As part of efforts to save the environment in the semi-arid Karamoja sub region in northeast Uganda, the Anglican and Roman Catholic churches have launched a campaign to help stop the destruction of vegetation and plant more trees in the vast region.
Rev. John Robert Lorech of Anglican Kotido Diocese on Friday launched a program to encourage the local Karimojong communities to shift from using dry twigs to fence off their traditional homesteads to using live hedges.
Under the new strategy being piloted in Nadunget and Rupa sub counties, Lorech said the church would educate the communities to plant kei-apple shrubs to create protective hedges around their homesteads.

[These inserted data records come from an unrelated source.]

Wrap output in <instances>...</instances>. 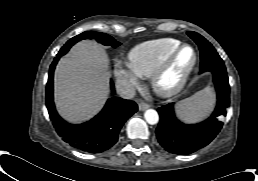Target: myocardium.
I'll return each mask as SVG.
<instances>
[{
	"label": "myocardium",
	"instance_id": "myocardium-1",
	"mask_svg": "<svg viewBox=\"0 0 258 181\" xmlns=\"http://www.w3.org/2000/svg\"><path fill=\"white\" fill-rule=\"evenodd\" d=\"M185 48H189L192 51V61L180 72L175 81L170 84L165 83L167 75L174 68L179 54ZM197 61L198 56L194 47L190 44H180L158 65L153 72L151 82L154 91L161 97H172L179 93L187 83L189 76L197 64Z\"/></svg>",
	"mask_w": 258,
	"mask_h": 181
}]
</instances>
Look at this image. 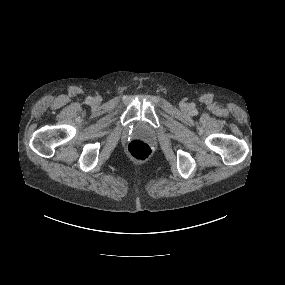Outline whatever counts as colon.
Wrapping results in <instances>:
<instances>
[{
	"label": "colon",
	"mask_w": 285,
	"mask_h": 285,
	"mask_svg": "<svg viewBox=\"0 0 285 285\" xmlns=\"http://www.w3.org/2000/svg\"><path fill=\"white\" fill-rule=\"evenodd\" d=\"M130 156L139 161L146 160L151 155V147L142 140H133L128 146Z\"/></svg>",
	"instance_id": "colon-1"
}]
</instances>
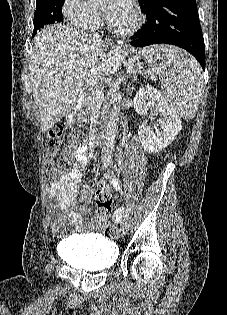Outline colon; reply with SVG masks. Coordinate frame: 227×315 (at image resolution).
<instances>
[{
	"mask_svg": "<svg viewBox=\"0 0 227 315\" xmlns=\"http://www.w3.org/2000/svg\"><path fill=\"white\" fill-rule=\"evenodd\" d=\"M70 141L75 147L83 142V136L79 132H72ZM63 142V131L60 127L50 130L45 138L44 145L46 149V158L42 169V179L45 183H52L56 181L60 175L71 166L72 154L71 152H61ZM95 202L97 206L96 214L98 222L102 226H107L105 229V236L114 238L119 236L120 230L118 227L111 225L112 221L108 217L112 211V197L109 191L105 188H100L95 194Z\"/></svg>",
	"mask_w": 227,
	"mask_h": 315,
	"instance_id": "1",
	"label": "colon"
}]
</instances>
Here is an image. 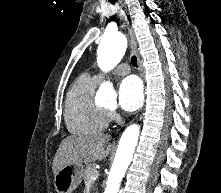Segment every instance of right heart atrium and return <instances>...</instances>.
I'll list each match as a JSON object with an SVG mask.
<instances>
[{"mask_svg":"<svg viewBox=\"0 0 221 193\" xmlns=\"http://www.w3.org/2000/svg\"><path fill=\"white\" fill-rule=\"evenodd\" d=\"M107 114H108L109 120H113V119L116 118V113H115V111H113V110H109V111L107 112Z\"/></svg>","mask_w":221,"mask_h":193,"instance_id":"obj_1","label":"right heart atrium"}]
</instances>
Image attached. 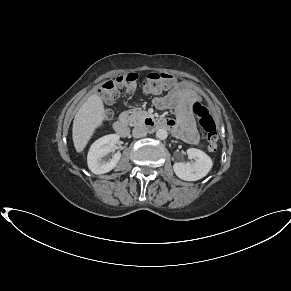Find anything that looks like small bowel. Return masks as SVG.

It’s probably just my contrarian nature, but I’m wondering how long it will take for a comment to appear castigating the Church for getting into the business of environmentalism rather than saving souls. 🙂
At least the Global South appreciates that it’s not an either/or proposition.
RE: “how long it will take for a comment to appear castigating the Church for getting into the business of environmentalism rather than saving souls. . . . ”
Not certain why such a comment would appear since conservation is a most excellent thing — unlike the silly faddish attempts by TECusa for relevance by jumping on the man-made global warming bandwagon, which are the vast vast vast majority of comments to which Jeremy Bonner seems to be referring.
Is it “contrarianism” or just an inability to note differences between two sets which have little if any overlap? ; > )
I’m not sure I agree, Sarah, not that we can’t disagree amicably as I trust we usually do.
My impression is that I think that there’s a tendency (which I have myself) to presume a secular agenda in the developed world that isn’t made when such initiatives are made in the Global South. Perhaps it’s because we know there’s no possibility of it becoming a substitute for faith in Africa (at least not yet), but I also think it reflects the defiantly individualist strain of much American evangelicalism (which also has things to be said in its favor).
It will be interesting to see, however, what African Christianity will ultimately look like in how it will in terms of political and economic stewardship. I rather suspect that it will be more corporatist than many in the US would feel was desirable, even while its theology remains uncompromised. What, for example, will be the approach of the proposed Anglican Bank, assuming it gets off the ground?